L’annonce du volume record des financements d’Ecobank aux entreprises, faite à l’occasion de la Journée internationale des femmes 2026, témoigne d’une montée en puissance massive des initiatives à vocation genrée de la banque. L’encours total des prêts aux entreprises formellement enregistrées et dirigées par des femmes est passé de 265 millions de dollars en 2024 à 780 millions l’année dernière, alors que l’établissement intensifie ses efforts pour combler le déficit de financement de 42 milliards de dollars qui pénalise actuellement les femmes entrepreneures à travers le continent.

À l’occasion de la publication du Rapport sur le Programme genre d’Ecobank, le directeur général du groupe, Jeremy Awori, a affirmé que l’inclusion financière constitue le principal levier de la stabilité économique globale de l’Afrique.

« Les femmes entrepreneures figurent parmi les moteurs les plus puissants de la croissance économique locale à travers l’Afrique, et pourtant beaucoup se heurtent encore à des obstacles financiers qui limitent leur capacité à se développer. Chez Ecobank, nous travaillons à combler ce fossé en combinant accès aux capitaux, renforcement des capacités et accès aux marchés via notre plateforme panafricaine », a-t-il déclaré.

Le programme phare Ellevate de la banque a joué un rôle central dans cette dynamique. Depuis son lancement en 2020, l’initiative s’est déployée dans 26 pays d’Afrique de l’Ouest, centrale, orientale et australe. À fin 2025, l’écosystème comptait plus de 103 000 femmes entrepreneures enregistrées, dont 24 000 bénéficiant d’un accompagnement spécialisé en mentorat et en soutien non financier aux entreprises.
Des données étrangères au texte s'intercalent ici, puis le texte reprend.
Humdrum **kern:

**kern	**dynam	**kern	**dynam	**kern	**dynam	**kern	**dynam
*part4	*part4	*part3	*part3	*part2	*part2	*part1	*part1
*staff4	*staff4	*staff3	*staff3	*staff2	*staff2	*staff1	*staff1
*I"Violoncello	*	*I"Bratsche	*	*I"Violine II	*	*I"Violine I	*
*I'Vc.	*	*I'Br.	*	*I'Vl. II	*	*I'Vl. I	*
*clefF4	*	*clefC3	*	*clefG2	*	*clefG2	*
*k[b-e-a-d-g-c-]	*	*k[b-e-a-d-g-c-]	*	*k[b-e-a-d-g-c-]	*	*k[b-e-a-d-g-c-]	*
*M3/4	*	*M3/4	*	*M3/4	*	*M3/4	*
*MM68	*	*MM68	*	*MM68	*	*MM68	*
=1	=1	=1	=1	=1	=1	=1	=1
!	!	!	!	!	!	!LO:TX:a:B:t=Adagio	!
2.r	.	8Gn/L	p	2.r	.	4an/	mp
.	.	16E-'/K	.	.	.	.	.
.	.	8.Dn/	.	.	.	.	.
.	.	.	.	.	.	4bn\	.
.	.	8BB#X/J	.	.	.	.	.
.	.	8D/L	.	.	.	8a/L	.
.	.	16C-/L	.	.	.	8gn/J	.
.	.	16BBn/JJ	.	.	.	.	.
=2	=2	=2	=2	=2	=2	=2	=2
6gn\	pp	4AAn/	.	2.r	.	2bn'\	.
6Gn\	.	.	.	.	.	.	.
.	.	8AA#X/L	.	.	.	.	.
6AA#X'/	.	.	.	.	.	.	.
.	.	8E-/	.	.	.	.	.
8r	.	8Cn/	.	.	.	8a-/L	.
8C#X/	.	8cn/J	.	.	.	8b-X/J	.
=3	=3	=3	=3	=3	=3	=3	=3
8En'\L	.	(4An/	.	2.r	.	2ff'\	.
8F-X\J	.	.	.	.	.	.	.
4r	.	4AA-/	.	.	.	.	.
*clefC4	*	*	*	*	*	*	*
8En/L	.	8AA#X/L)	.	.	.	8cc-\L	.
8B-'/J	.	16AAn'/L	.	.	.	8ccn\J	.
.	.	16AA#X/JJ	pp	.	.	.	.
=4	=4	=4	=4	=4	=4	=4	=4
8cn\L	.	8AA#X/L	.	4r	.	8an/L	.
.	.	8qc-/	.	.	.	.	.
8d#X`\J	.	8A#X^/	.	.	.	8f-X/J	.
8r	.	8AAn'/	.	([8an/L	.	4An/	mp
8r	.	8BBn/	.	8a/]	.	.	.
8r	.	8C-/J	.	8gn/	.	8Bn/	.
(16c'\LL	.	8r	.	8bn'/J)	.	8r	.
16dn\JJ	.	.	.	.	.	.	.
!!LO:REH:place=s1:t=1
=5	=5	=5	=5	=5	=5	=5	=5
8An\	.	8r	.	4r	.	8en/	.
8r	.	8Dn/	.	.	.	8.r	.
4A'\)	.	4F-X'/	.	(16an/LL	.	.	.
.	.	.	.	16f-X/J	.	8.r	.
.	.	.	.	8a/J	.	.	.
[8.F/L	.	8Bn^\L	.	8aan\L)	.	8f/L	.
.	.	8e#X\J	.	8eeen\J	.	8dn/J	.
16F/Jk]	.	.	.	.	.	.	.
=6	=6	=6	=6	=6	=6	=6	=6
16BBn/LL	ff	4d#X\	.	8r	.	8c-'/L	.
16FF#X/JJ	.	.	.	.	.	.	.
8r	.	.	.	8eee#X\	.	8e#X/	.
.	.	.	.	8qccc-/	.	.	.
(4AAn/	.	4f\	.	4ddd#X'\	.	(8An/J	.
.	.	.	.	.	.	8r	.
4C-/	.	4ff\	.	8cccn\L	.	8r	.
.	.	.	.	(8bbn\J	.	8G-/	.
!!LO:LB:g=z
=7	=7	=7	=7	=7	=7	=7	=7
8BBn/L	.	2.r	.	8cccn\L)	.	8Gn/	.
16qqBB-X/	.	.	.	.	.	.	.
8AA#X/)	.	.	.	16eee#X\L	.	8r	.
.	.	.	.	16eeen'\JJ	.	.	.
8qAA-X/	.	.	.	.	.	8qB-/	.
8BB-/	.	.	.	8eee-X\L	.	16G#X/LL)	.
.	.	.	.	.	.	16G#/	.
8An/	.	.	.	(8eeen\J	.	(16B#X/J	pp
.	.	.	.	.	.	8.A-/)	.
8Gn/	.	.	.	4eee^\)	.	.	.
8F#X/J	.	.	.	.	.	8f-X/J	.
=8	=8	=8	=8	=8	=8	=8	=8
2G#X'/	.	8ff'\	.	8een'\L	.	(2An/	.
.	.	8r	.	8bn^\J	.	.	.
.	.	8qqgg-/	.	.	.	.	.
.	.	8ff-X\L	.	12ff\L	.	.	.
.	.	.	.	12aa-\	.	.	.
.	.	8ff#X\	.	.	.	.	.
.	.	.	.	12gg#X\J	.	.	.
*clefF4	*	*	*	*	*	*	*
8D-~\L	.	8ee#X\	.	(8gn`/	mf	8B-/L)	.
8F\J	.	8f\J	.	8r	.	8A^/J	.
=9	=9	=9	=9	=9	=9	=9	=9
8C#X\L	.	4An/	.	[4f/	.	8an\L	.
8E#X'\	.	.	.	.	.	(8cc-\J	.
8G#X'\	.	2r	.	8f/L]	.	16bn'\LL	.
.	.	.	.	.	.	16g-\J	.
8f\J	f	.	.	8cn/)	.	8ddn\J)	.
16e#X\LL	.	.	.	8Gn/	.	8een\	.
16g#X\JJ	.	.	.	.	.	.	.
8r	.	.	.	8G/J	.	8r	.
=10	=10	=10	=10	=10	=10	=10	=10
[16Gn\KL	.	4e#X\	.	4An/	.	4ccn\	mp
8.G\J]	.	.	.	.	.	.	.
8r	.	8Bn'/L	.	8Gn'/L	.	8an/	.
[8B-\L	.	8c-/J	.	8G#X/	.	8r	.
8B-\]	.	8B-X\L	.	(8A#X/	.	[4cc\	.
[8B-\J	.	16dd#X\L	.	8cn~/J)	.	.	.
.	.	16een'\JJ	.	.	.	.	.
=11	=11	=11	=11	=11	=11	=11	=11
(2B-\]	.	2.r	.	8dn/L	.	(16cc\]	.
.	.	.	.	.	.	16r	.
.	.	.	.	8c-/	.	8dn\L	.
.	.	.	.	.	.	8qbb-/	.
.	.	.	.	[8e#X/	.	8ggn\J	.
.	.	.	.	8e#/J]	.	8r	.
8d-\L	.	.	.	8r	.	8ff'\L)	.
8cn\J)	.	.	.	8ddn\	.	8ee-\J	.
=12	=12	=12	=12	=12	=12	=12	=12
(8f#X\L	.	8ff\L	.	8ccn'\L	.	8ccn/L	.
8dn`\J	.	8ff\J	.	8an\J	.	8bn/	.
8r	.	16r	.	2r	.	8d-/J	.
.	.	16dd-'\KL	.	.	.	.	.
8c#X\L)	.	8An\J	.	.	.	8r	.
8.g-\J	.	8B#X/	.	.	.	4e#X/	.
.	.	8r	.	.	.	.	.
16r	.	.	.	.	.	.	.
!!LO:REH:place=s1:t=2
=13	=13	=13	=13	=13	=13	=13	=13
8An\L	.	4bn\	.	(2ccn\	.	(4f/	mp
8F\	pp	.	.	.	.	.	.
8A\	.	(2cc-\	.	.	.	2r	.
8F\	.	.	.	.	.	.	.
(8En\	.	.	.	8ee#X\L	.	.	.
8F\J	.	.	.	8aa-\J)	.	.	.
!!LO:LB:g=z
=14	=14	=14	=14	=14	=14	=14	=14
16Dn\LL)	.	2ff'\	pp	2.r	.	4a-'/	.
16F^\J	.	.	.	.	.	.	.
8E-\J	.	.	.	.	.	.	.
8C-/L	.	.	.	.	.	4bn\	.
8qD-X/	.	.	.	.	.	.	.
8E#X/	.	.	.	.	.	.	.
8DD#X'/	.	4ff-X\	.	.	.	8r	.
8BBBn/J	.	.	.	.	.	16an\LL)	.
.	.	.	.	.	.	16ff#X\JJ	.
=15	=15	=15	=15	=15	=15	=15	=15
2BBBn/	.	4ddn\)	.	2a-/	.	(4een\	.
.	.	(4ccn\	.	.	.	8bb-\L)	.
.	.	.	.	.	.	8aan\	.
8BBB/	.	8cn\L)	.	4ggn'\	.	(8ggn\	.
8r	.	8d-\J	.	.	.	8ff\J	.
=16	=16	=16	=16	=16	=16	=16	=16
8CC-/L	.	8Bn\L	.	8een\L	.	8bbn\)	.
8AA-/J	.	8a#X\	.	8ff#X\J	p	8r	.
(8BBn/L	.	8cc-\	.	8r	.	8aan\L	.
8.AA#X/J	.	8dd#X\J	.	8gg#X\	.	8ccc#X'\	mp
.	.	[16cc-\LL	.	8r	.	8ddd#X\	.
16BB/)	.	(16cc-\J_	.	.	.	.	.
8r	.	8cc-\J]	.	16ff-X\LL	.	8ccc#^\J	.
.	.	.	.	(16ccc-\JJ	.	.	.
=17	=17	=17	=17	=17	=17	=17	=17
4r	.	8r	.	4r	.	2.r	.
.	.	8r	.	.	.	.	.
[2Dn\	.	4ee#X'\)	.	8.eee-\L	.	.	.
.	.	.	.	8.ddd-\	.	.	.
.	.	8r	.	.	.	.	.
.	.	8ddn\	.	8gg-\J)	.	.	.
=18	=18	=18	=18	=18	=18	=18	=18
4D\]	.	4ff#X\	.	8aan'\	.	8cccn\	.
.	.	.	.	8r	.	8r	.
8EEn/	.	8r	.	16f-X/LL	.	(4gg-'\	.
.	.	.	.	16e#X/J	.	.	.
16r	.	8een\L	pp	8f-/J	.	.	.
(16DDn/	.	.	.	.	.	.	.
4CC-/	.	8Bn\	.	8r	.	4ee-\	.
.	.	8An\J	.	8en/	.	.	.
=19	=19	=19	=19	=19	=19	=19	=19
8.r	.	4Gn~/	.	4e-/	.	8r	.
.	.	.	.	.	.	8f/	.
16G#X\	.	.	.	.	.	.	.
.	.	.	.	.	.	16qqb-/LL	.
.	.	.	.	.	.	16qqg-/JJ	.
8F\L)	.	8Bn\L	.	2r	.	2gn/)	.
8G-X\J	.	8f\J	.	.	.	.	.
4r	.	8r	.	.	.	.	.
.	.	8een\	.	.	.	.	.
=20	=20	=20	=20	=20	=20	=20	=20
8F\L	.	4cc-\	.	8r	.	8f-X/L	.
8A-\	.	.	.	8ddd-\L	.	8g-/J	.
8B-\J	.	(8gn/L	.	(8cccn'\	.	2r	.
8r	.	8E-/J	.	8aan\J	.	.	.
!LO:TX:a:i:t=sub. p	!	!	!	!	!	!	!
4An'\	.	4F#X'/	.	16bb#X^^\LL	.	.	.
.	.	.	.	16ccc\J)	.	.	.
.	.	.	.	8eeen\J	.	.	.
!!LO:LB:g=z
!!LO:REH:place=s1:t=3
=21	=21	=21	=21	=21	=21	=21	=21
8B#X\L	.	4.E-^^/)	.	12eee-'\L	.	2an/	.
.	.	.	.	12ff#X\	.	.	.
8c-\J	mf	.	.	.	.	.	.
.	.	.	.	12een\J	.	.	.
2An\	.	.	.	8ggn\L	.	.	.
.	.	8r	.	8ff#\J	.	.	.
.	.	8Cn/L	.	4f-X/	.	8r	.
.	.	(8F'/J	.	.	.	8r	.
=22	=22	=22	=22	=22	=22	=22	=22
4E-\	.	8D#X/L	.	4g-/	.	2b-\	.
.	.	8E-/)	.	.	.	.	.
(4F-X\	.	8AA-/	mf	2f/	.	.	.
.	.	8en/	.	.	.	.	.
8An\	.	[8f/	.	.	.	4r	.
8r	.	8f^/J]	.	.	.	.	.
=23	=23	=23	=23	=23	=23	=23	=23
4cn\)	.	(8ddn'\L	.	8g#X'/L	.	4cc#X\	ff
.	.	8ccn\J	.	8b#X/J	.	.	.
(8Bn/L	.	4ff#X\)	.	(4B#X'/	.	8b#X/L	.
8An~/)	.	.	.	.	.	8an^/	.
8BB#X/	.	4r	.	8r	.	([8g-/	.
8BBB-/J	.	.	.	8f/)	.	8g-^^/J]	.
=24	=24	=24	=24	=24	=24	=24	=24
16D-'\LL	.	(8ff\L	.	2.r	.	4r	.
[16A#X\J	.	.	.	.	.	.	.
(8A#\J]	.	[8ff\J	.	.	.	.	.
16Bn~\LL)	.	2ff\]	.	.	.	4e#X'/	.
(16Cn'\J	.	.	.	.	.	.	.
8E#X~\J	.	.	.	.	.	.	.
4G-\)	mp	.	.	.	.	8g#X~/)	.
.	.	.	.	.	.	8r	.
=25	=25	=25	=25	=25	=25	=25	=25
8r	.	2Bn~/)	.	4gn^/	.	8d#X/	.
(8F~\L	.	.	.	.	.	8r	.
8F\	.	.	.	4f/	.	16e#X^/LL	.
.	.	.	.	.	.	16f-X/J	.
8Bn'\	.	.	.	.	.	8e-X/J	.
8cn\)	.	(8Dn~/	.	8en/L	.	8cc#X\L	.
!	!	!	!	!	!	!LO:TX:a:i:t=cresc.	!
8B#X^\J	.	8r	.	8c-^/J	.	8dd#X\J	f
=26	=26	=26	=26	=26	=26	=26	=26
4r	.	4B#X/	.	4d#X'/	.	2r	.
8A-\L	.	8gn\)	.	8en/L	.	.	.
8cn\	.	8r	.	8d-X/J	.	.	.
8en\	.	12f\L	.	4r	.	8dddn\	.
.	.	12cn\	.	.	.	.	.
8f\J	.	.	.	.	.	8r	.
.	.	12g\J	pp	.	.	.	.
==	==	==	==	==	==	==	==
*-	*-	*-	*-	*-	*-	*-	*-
Un pilier distinctif de la stratégie d’Ecobank réside dans son attention portée au secteur « informel » — ces petits commerçants et artisans qui constituent l’épine dorsale des marchés africains, mais qui manquent souvent des documents requis pour accéder aux prêts bancaires classiques. À travers le programme MAMA, lancé au Ghana, la banque leur ouvre une voie pour constituer un historique financier. « Bon nombre de ces entrepreneures génèrent des flux de trésorerie quotidiens solides, mais restent exclues des financements traditionnels faute de documents suffisants », relève le rapport. En précisant que le programme « permet aux femmes de rejoindre progressivement l’économie formelle et d’accéder, au fil du temps, à des opportunités de financement plus importantes ».
À peine deux ans après son lancement, l’initiative MAMA a déjà enrôlé 10 000 femmes et décaissé plus de 1,8 million de dollars en facilités de crédit subventionnées.

La banque innove également dans les instruments financiers pour entretenir cette dynamique. En mars 2025, Ecobank Côte d’Ivoire a émis une obligation genre historique, première opération de ce type dans la zone UEMOA. L’opération a rencontré un succès fulgurant, levant 11 milliards de francs CFA (18,2 millions de dollars) en moins de 48 heures.

« La forte croissance des prêts aux entreprises dirigées par des femmes reflète à la fois la demande des entrepreneures et l’impact d’initiatives telles qu’Ellevate et notre obligation genre, qui contribuent à mobiliser des capitaux spécifiquement dédiés à la croissance des femmes », a ajouté Awori.

À l’horizon 2027, Ecobank a confirmé son intention d’enrichir ses outils numériques à destination des cheffes d’entreprise et de renforcer ses partenariats avec les institutions de financement du développement. En connectant ces entreprises au Hub commercial du marché unique d’Ecobank, la banque ambitionne de permettre aux entreprises « locales » dirigées par des femmes de s’imposer, à terme, à l’échelle continentale.

Ecobank est le premier groupe bancaire privé panafricain, présent dans 34 pays d’Afrique subsaharienne. Fort de plus de 32 millions de clients et de 14 000 collaborateurs, il constitue une porte d’entrée privilégiée pour les paiements, le commerce et l’investissement à travers le continent.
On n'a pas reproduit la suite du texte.